Exercise description: Using the records below, output the stretch that opens with the line containing "HOW CAN YOU" and closes with the line containing "Another notable track", exactly and including both lines, with nothing more.

Data records:
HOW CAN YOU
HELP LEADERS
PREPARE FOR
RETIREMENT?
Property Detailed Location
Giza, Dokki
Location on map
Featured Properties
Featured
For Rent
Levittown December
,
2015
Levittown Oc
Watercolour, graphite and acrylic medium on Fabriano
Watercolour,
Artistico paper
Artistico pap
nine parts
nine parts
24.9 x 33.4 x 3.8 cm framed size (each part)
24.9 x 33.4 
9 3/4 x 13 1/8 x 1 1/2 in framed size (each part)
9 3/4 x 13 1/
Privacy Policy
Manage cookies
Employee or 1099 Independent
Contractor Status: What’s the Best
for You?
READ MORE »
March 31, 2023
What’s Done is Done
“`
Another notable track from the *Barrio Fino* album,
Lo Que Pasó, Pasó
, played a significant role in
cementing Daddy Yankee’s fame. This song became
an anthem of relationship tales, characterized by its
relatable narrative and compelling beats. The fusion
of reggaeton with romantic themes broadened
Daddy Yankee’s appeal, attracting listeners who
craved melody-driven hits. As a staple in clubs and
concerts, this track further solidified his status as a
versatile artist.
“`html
==
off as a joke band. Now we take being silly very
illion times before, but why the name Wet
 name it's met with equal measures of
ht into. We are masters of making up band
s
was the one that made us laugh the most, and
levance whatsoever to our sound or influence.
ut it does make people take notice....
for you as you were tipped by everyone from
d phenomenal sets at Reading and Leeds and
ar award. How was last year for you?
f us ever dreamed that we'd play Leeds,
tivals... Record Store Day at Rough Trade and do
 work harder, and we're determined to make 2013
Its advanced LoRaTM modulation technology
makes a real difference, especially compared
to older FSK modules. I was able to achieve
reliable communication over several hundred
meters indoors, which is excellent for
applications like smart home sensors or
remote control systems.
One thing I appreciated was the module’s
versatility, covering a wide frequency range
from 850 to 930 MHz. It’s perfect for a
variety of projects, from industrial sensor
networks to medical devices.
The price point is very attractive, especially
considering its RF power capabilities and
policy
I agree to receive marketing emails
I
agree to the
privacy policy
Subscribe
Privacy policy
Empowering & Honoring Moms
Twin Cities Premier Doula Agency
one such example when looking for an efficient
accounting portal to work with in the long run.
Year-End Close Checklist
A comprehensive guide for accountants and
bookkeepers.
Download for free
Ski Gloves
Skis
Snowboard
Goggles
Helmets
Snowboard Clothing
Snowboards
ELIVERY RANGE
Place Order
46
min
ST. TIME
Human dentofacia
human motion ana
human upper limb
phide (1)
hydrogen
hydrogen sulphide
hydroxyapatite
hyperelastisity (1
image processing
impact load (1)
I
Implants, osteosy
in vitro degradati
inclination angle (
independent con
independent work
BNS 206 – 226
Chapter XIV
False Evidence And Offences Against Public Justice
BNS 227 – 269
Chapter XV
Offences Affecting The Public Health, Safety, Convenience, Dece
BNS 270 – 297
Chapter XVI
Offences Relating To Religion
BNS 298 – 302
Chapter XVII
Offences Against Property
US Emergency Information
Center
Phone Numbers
* * *
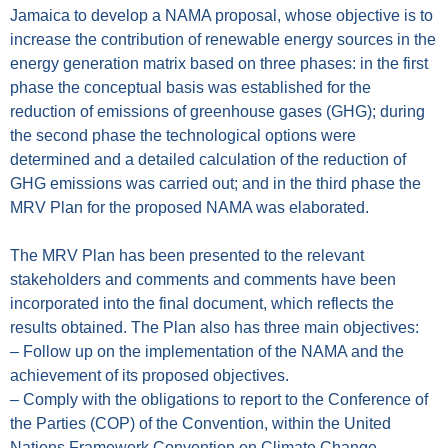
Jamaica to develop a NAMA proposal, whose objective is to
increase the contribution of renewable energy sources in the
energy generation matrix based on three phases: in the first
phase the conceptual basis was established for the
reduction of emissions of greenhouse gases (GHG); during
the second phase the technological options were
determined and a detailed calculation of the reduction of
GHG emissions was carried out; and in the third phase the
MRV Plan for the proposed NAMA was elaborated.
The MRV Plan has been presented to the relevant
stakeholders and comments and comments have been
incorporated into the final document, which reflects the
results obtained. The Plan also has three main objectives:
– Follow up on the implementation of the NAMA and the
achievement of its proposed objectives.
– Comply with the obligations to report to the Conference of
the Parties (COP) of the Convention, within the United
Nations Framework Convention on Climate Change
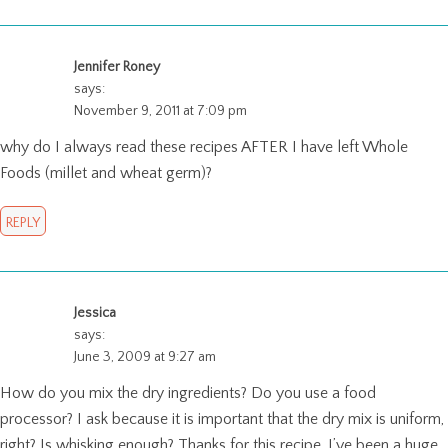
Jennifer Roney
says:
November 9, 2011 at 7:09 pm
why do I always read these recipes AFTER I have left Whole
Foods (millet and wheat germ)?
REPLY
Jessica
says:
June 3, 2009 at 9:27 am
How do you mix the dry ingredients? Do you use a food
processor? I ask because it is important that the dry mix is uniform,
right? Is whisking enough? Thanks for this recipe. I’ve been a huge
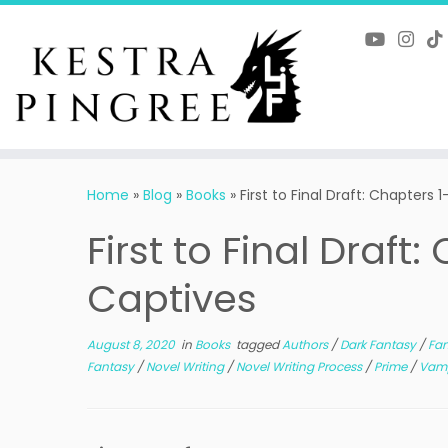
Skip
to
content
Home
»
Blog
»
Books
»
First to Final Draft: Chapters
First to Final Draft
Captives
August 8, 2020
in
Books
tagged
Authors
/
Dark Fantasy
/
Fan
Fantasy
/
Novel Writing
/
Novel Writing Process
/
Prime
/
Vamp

Problem solution:
HOW CAN YOU
HELP LEADERS
PREPARE FOR
RETIREMENT?
Property Detailed Location
Giza, Dokki
Location on map
Featured Properties
Featured
For Rent
Levittown December
,
2015
Levittown Oc
Watercolour, graphite and acrylic medium on Fabriano
Watercolour,
Artistico paper
Artistico pap
nine parts
nine parts
24.9 x 33.4 x 3.8 cm framed size (each part)
24.9 x 33.4 
9 3/4 x 13 1/8 x 1 1/2 in framed size (each part)
9 3/4 x 13 1/
Privacy Policy
Manage cookies
Employee or 1099 Independent
Contractor Status: What’s the Best
for You?
READ MORE »
March 31, 2023
What’s Done is Done
“`
Another notable track from the *Barrio Fino* album,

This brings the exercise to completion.